Esta situação foi contestada pelo deputado do CDS/PP, Guedes de Almeida, que considera o concurso ilegal. “Quando há uma transferência de uma actividade comercial de uma entidade para outra, o direito dos trabalhadores está salvaguardado no código do trabalho” explica Guedes de Almeida, acrescentando que “eles só passam para a nova entidade empregadora se quiserem”. Segundo o deputado, a assembleia não pode autorizar a transferência dos trabalhadores. “Isto é ilegal”, assevera Guedes de Almeida.
Quem também não concorda com a proposta apresentada pela Câmara Municipal de Bragança é a CDU. O deputado da coligação, José Brinquete, apresentou outra proposta que pretendia “que a assembleia aprovasse a transformação da empresa Terra Fria Carnes em empresa municipal e que a Câmara, em conjunto com as associações de produtores, pudesse gerir o matadouro municipal de uma forma mais realista e competente” refere José Brinquete.
Na óptica do deputado da CDU, “esta seria a única forma de resolver o problema, porque os poucos privados que estejam interessados é para ganhar dinheiro, não é para servir os produtores”. No entanto, esta proposta foi chumbada.
PS aprova a proposta
do executivo do PSD para
entregar a gestão do matadouro a privados.

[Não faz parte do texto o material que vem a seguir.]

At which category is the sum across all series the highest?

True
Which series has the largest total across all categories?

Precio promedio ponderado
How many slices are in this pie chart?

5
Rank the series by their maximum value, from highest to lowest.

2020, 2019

As restantes forças partidárias votaram contra
Já o Movimento Independente Sempre Presente entende que esta privatização pode ter efeitos nefastos. “É preocupante que uma infra-estrutura desta natureza possa ser monopolizada”, afirma José Lourenço.

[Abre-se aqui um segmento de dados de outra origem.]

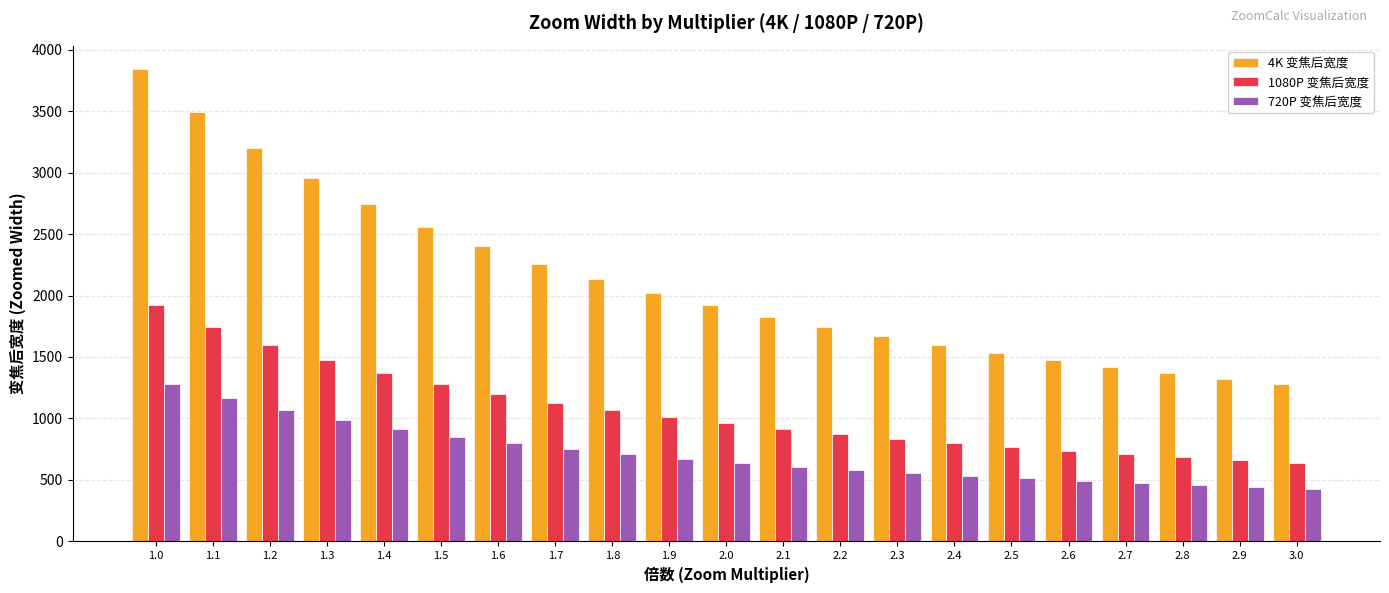

What is the lowest value of the 720P 变焦后宽度 series?

426.7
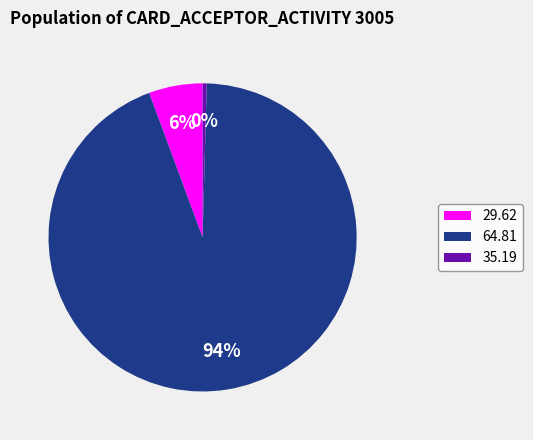

Combined, do 64.81 and 35.19 account for over 50%?

Yes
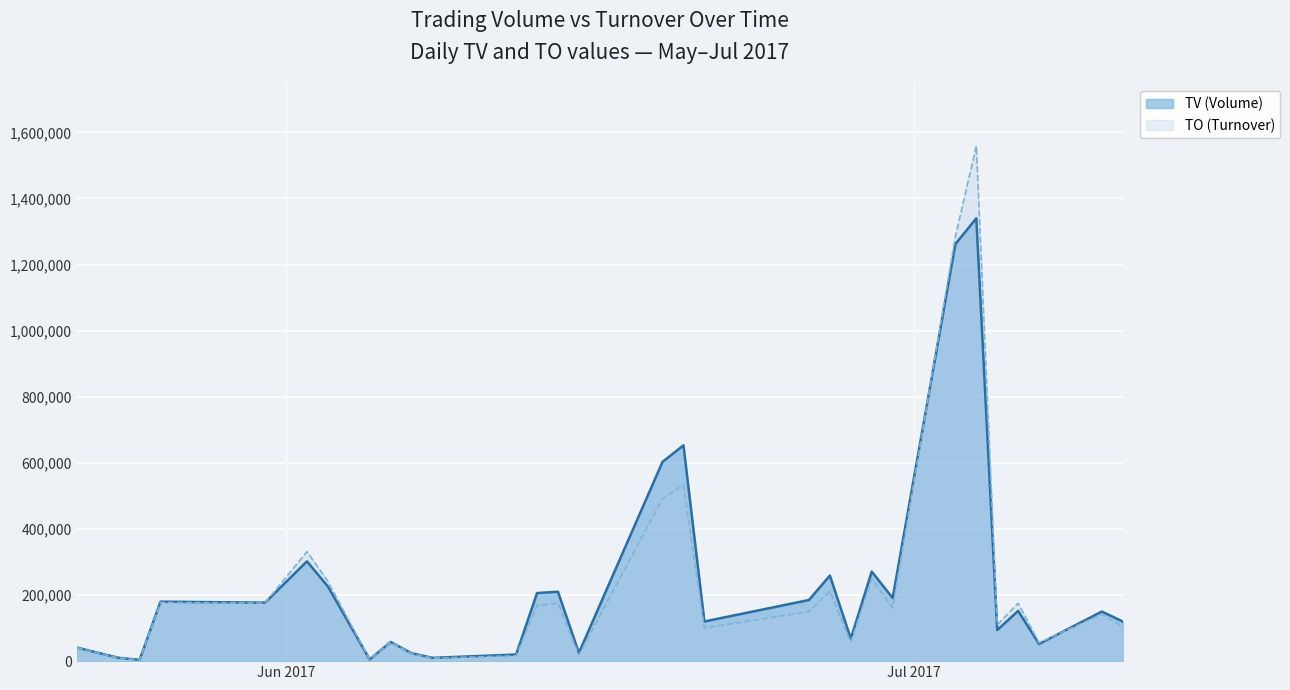

At which label does TO (Turnover) reach its minimum?

2017-05-25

O deputado independente acrescenta, ainda, que “a internacionalização do concurso permite que uma empresa espanhola fique com o concurso e decida monopolizar o comércio de carne da nossa região, tornando mais difícil o abate e a saída das carcaças portuguesas relativamente às espanholas”.
Já o presidente da Câmara Municipal de Bragança, Jorge Nunes, salienta que esta era a única solução para viabilizar a gestão do matadouro. “Ao colocar a empresa a concurso liberta de qualquer encargo com os fornecedores num curto ou médio prazo, permitirá criar uma oportunidade para pessoas que queiram desenvolver a economia e até internacionalizar a actividade da empresa, uma vez que estamos numa zona de fronteira”, refere o edil.
Por sua vez, o PS votou a favor da proposta da autarquia, porque “o que actualmente estava a ser feito estava esgotado”. “Já percebemos que a Câmara não tem vocação empresarial, por isso entendemos que deve ser feita esta tentativa, no sentido de entregar a exploração do matadouro a um privado, que comece a trabalhar também na transformação da carne”, acrescenta o deputado socialista Manuel Pires.